The whole field of radiotherapy is based on the postulate that for the same dose, we have an equal response. It’s the same as for a drug, like a dose of paracetamol, for example: the dose determines the biological effect. What we found is that if you deliver the same dose over an extremely short period of time, the therapeutic effect changes. Healthy tissue seems to be much more resistant to the same dose if it is applied over a very short period of time, while the sensitivity of tumour tissue remains unchanged. This means that if this therapeutic dose is delivered over 50 ms rather than 10 minutes, nothing changes for the tumour cells but the damage to healthy tissue is considerably reduced.
The flash effect thus allows for a much more effective and efficient treatment.
The first experiments on the effect (between 2016 and 2020) were carried out with low energy electrons (LEE), which have an energy of less than 5 MeV, simply because these electrons were the most readily available. They can only penetrate to a depth of a few millimetres into the tissue, and therefore cannot be used to treat deep tumours.
Very high energy electrons and fast fractionation
We have now turned our attention to very high energy electrons (VHEE), that is, electrons with energies above 150 MeV, which have been little studied in the past. The beams of these electrons penetrate deep into tissue and can treat tumours that photon irradiation cannot reach. However, a linac-based VHEE treatment system, for example, would have to be compact enough to fit in a hospital treatment room to be competitive with photons.
VHEEs are likely to be more expensive to produce than photons, but cheaper than protons. Depth-dose curves show that in addition to delivering the dose at depth, VHEEs should also be more resilient to unexpected tissue inhomogeneities than X‑rays.
VHEEs can also allow deep tumours to be precisely targeted by concentrating the dose in a small volume. This dose can be controlled, which may be an advantage for the treatment of radiation-resistant tumours. The ability to deliver the dose in a small spot can also benefit ultra-precision therapy, where very small areas of tissue need to be irradiated. In addition, the very low dose at entry and the low distal and proximal doses of VHEE focused beams can help minimise damage to healthy tissue and sensitive organs.

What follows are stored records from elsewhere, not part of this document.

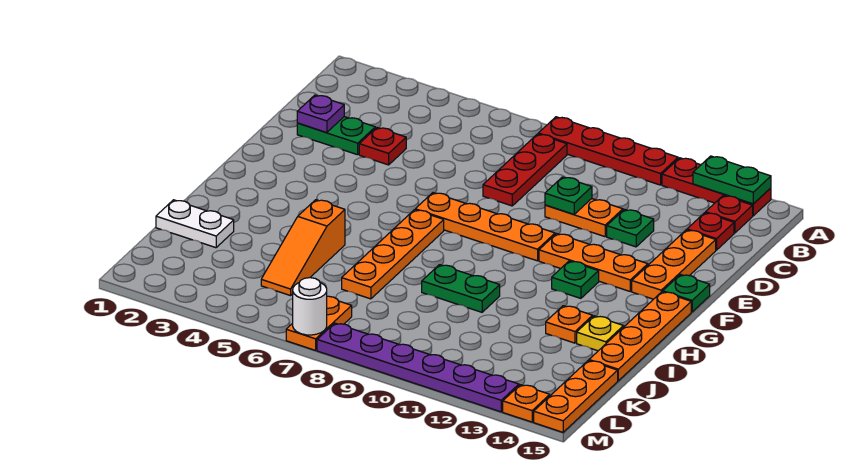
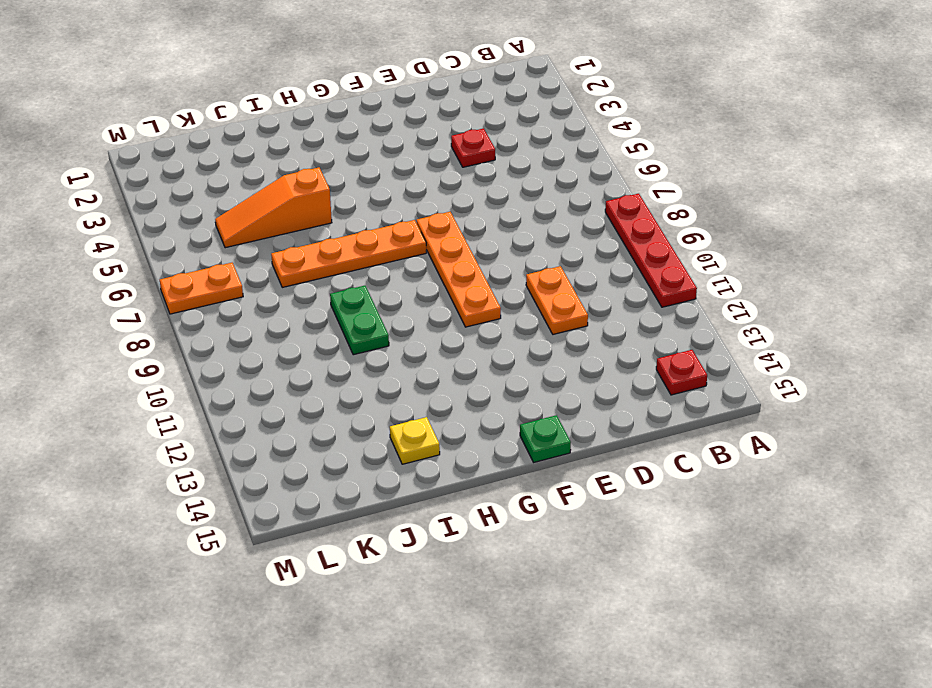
none -> red 1x3 plate [662,158,771,216]
none -> red 1x3 plate [483,134,567,206]
none -> red 1x1 plate [687,213,734,250]

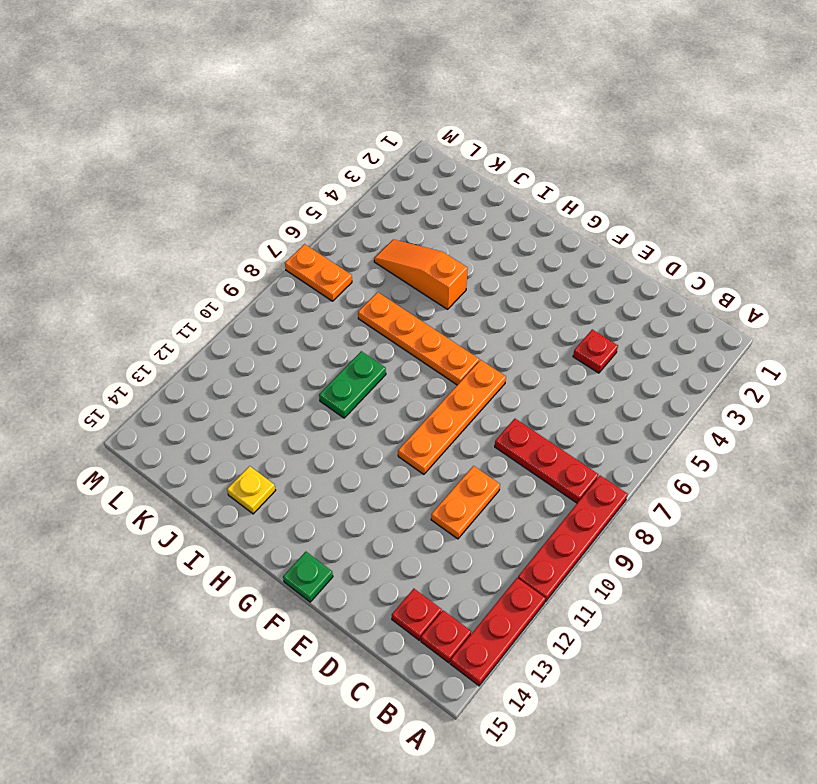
none -> green 1x2 plate [297,117,375,155]
none -> green 1x1 plate [607,209,654,247]
none -> orange 1x3 plate [632,230,716,299]

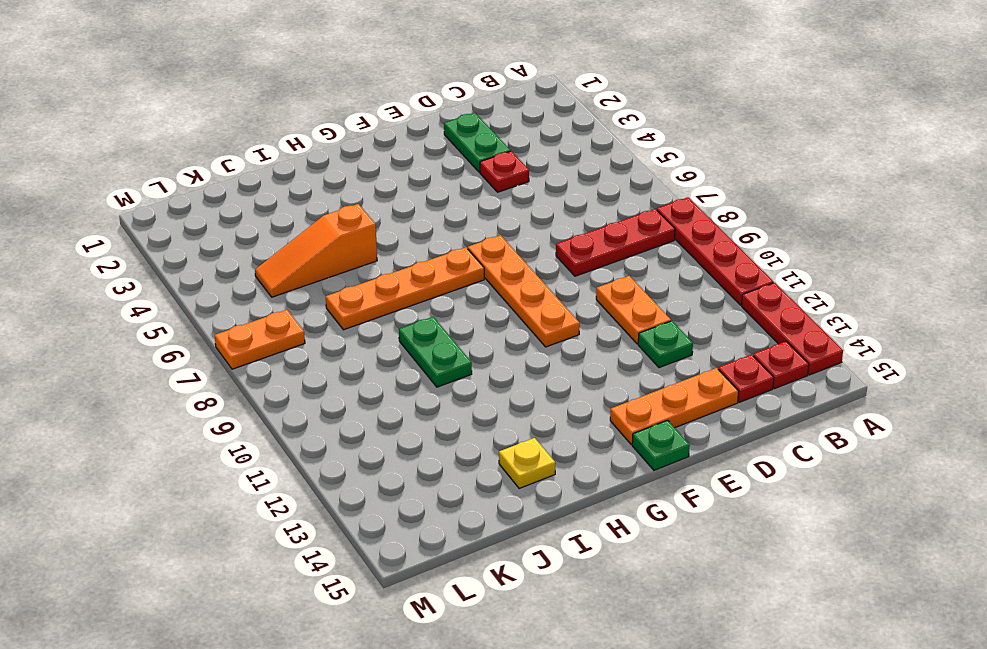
none -> orange 1x3 plate [539,234,648,291]
none -> green 1x1 plate [552,261,599,298]
none -> orange 1x4 plate [589,292,691,381]

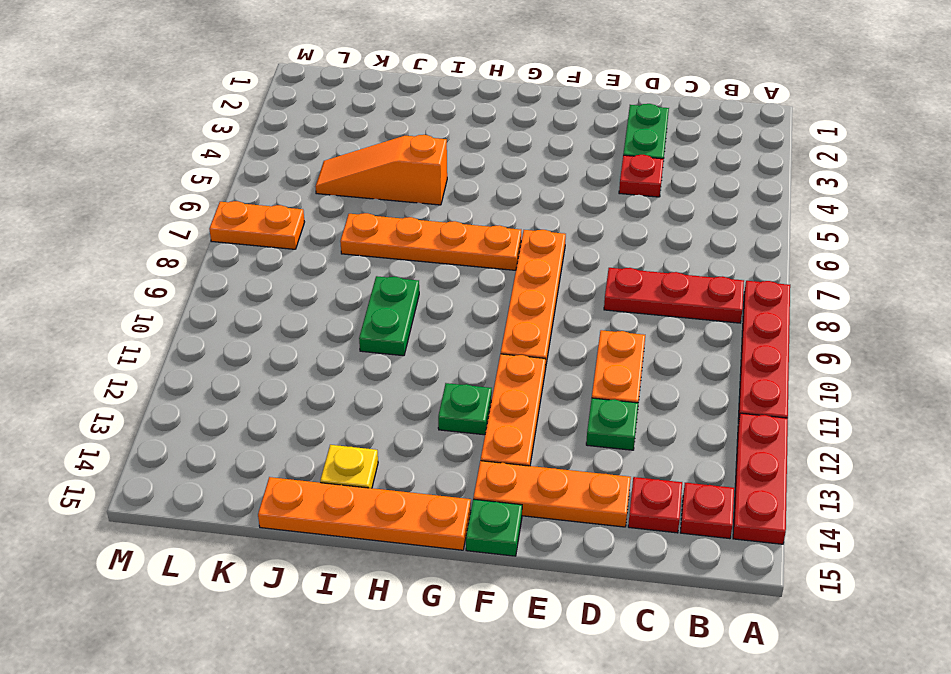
none -> orange 1x1 plate [546,306,593,343]
none -> white 1x2 plate [156,200,234,248]
none -> orange 1x3 plate [534,361,618,432]

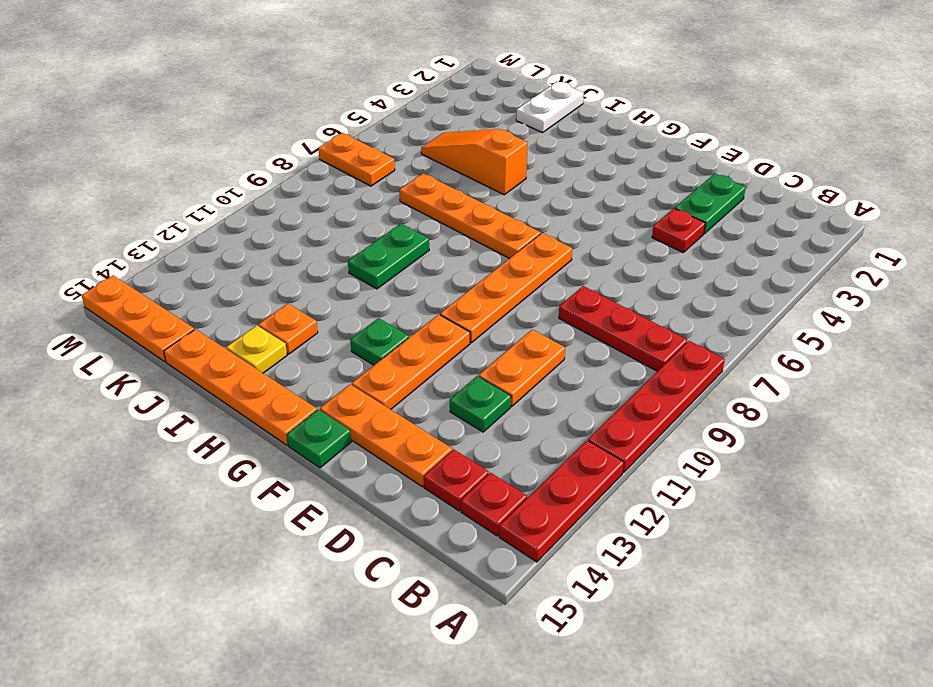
none -> purple 1x6 plate [317,323,519,412]
none -> orange 1x1 plate [503,385,550,422]
none -> green 1x2 plate [693,156,771,204]

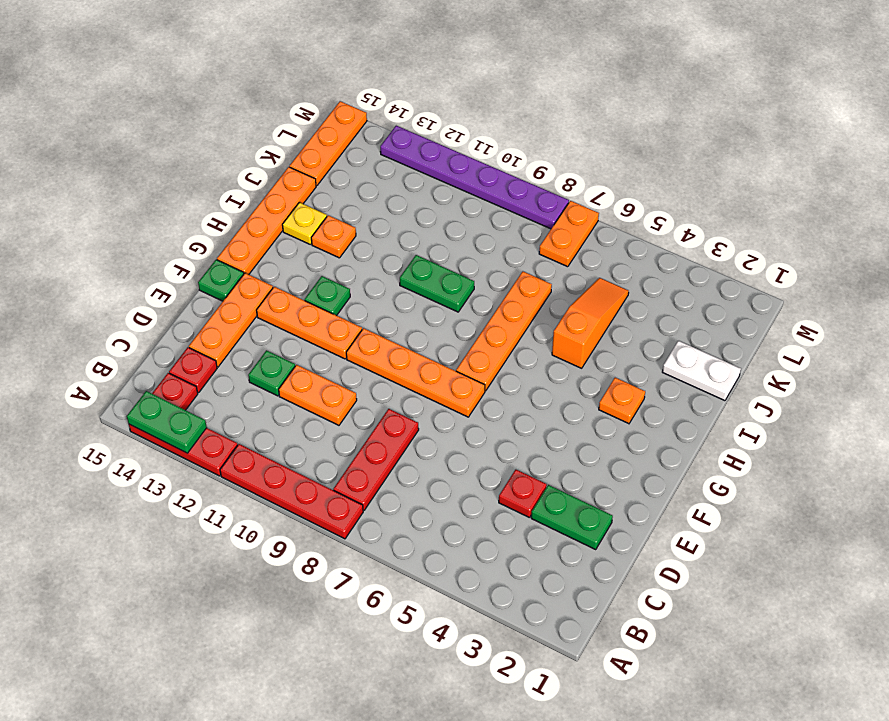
orange 1x1 plate [599,378,645,424] -> orange 1x1 plate moved to [503,385,550,422]
none -> purple 1x1 plate [297,95,344,133]
none -> green 1x1 plate [545,177,592,214]
none -> white 1x1 round brick [293,278,327,335]

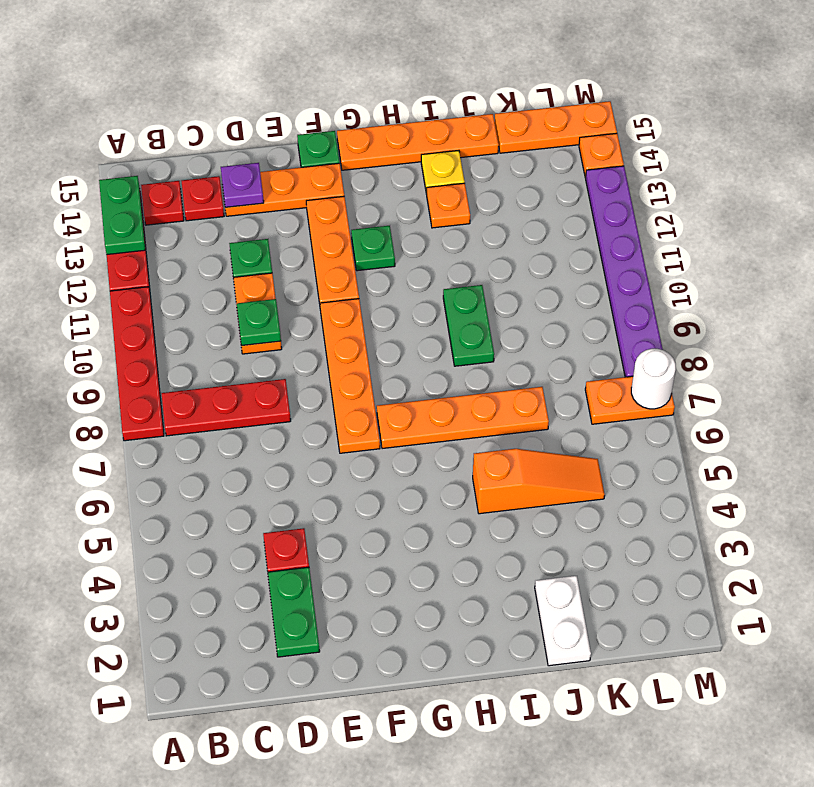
purple 1x1 plate [221,163,264,207] -> purple 1x1 plate moved to [297,95,344,133]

Clinical applications of this type of therapy are still some way off and much work still remains to be done to develop the laser and accelerator technology to make it suitable for the real world. We have called this irradiation modality « fast fractionation » and have started to study its biological effects. Preliminary results show that the rate of laser pulses has an effect on the toxicity of ionising radiation: it is not only the duration of the flash but also the total dose of a single pulse that has an effect on toxicity. We are not able to explain the mechanisms behind the flash effect as yet, but our studies have only just begun. One thing is certain, it holds great promise for the development of highly effective radiotherapy.